Therese probably thought that winning a place in parliament would be her biggest fight of the year, but she’s now found herself embroiled in a battle with hackers who have plastered offensive messages over her Twitter page, blog and Facebook account.
Some of the messages spoke in hardly fragrant terms about Samantha Cameron, the wife of her boss, Prime Minister David Cameron. Another sent a veiled threat to Tim Montgomerie, founder of the ConservativeHome website.
At the time of writing the messages are still visible on Therese Coffey’s Twitter page:
Clearly she hasn’t yet completely wrestled back control of that account.

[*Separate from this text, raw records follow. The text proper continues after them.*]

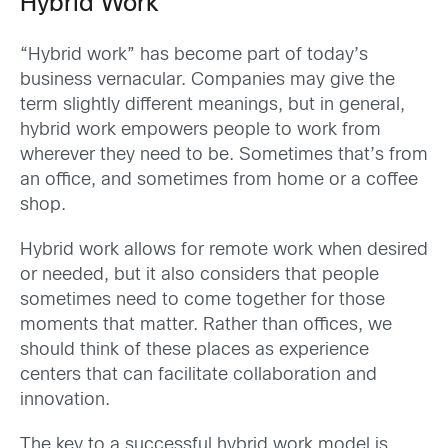
Hybrid Work
“Hybrid work” has become part of today’s
business vernacular. Companies may give the
term slightly different meanings, but in general,
hybrid work empowers people to work from
wherever they need to be. Sometimes that’s from
an office, and sometimes from home or a coffee
shop.
Hybrid work allows for remote work when desired
or needed, but it also considers that people
sometimes need to come together for those
moments that matter. Rather than offices, we
should think of these places as experience
centers that can facilitate collaboration and
innovation.
The key to a successful hybrid work model is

Ms Coffey’s blog offers apologies to people she may have offended: “Apologies – think I am back in control now. Not a nice time in the last hour – hopefully I can trace who did this”
Details of how the hacker, who calls himself “thegh0st” on the compromised Twitter page, broke into the MP’s social networking accounts are unclear – but it wouldn’t be a surprise to hear that poor password security had something to do with it.
The only consolation for Therese Coffey might be that she’s not the first British MP to have been hacked on a social network. Ed Miliband, who is now campaigning to be Labour leader, found himself the victim of a Twitter phishing attack that resulted in his account spamming out “better sex” adverts in February, and we reported a year ago on how Conservative MP Michael Fabricant’s Facebook account distributed links to malicious websites.
More and more users of social networks are encountering security threats. It would do no-one any harm at all to make themselves better acquainted with safe computing practices, and better defend their activities online.